In 1963, the United Kingdom experienced one of the coldest winters on record. During the months of December, January and February, temperatures plummeted across the nation which made it the coldest winter since 1740.
This particular winter was certainly more than just bad weather, it was one of the five most spectacularly bad winters in the 100 years that preceded 1963. Britain was hit with a series of nasty cold isolated chunks.
The ‘Big Freeze’ began on the 22nd of December 1962; forecasts then predicted that it would be a white Christmas for many.
Boxing Day was greeted with snow nationwide, which made for a picturesque and enjoyable festive period. Everything still ran as normal and everyone expected this to be a cold snap that would soon pass.
Children flooded to the parks to toboggan down hills and partake in snowball fights, enjoying what appeared to be the perfect Christmas. The fun was available for everyone, but little did the people who built their snowmen on Boxing Day realise that their frozen friends would still be standing in February.
As the Christmas snow still lay thick on the ground, another greater blizzard hit the nation. It was the worst blizzard of fifteen years.

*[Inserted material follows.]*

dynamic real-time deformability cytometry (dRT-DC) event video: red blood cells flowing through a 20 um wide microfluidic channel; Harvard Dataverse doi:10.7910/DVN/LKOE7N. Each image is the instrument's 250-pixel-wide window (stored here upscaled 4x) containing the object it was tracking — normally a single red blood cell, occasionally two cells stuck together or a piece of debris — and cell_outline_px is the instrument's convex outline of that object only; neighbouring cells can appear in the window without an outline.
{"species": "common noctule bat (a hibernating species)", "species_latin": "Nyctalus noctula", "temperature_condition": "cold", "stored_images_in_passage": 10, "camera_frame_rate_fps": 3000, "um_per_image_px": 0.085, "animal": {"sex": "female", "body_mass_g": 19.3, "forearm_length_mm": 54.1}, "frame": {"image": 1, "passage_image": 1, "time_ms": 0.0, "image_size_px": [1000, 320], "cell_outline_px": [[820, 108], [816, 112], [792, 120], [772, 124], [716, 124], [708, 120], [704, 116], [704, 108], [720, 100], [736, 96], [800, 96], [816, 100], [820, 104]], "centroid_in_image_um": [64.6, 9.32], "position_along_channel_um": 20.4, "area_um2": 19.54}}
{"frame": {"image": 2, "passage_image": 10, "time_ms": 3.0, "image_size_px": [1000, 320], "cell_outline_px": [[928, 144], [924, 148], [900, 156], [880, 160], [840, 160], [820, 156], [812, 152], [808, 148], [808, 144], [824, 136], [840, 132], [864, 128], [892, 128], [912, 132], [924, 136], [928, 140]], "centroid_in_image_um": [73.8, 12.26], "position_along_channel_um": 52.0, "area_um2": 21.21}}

Snow drifts lay as high as 20 feet leading to nationwide announcements telling people not to leave their houses, not even for essential travel. The measures in place were more stringent than the COVID-19 measures of March and April 2020 in Britain.
Many small towns and villages were completely closed off with no access to roads. At the end of the storm, 200 roads were cut off and 95,000 miles of tarmac was snow bound. The end of 1962 saw abandoned cars and thick snowfall as the norm for New Years Eve, but now 11 people had died as a result of the weather.
Southern England it was the worst avalanche of snow in living memory. Gusts up to 90mph hit the South of England and it was so bitterly cold that the sea froze on the Essex coast. Temperatures dropped to -8°C and five people were killed due to the weather.
The bins weren’t collected for three weeks causing huge backlogs nationwide and the milkmen couldn’t deliver in the conditions. Nowadays trains etc are cancelled due to a few leaves on the line in 1963, snowploughs had to dig out the bus routes. It was absolute chaos for the roads, train and air travel, farms, small villages, food, medical supplies and the whole of the UK was affected in some way.
Therefore, sport was of course no different and the impact that this had on English football was enormous.
Only five fixtures were completed in the First Division on Boxing Day and from that day on, little of the fixture list was completed that winter.
The Football League fixture list and the FA Cup were left in a chaotic mess. Over 500 games in all were cancelled and the season was extended to the 21st of May, twenty days later than the end of the previous First Division season. Halifax turned their pitch at The Shay into a public ice rink and charged admission.
All manner of ideas and devices were tried to beat the freeze ...
Flame-throwers at Blackpool’s Bloomfield Road, a hot-air tent at Leicester’s Filbert Street, a Danish snow-shifting tractor at Birmingham City’s St Andrews, and 80 tons of sand at Wrexham’s Racecourse Ground — but the clubs were fighting a losing battle.
Brighton used tarmac laying equipment to attempt to relieve the conditions on their Goldstone Ground pitch, this left their playing surface all but destroyed and they were ultimately relegated that year. One of the worst hit days of football fixtures was the Third Round of the FA Cup on the 5th of January. It was the worst day in the 92-year history of the FA Cup as only 3 of the 32 scheduled games went ahead. Although only three games were played, there were plenty of incidents. In fact, the third round of 1962-63 is the longest-lasting round in the history of the FA Cup.
It began on the 5th of January, was subjected to a huge 261 postponements, and was not completed until March. Some FA Cup games had to be moved to neutral grounds in the hope of easing the monumental fixture congestion. Fourteen ties were postponed ten or more times: Lincoln City vs. Coventry City was postponed a record 15 times, and when Birmingham City and Bury eventually managed to play a full 90 minutes they drew 3-3, which necessitated a replay!
After 17 attempts, Bury eventually triumphed 2-0. The replayed Blackburn vs. Middlesbrough tie was the final third-round game to be completed but was not done so until the 11th of March.
When the thaw arrived, we went 13 weeks without football imagine how groundhoppers would feel today if that happened. Due to the sheer number of postponements, the First Division campaign was finally finished on the 21st of May, although obviously it's normal now for the premiership to also go on through may.
To be honest just doing this article & researching the conditions has made me feel warmer lol.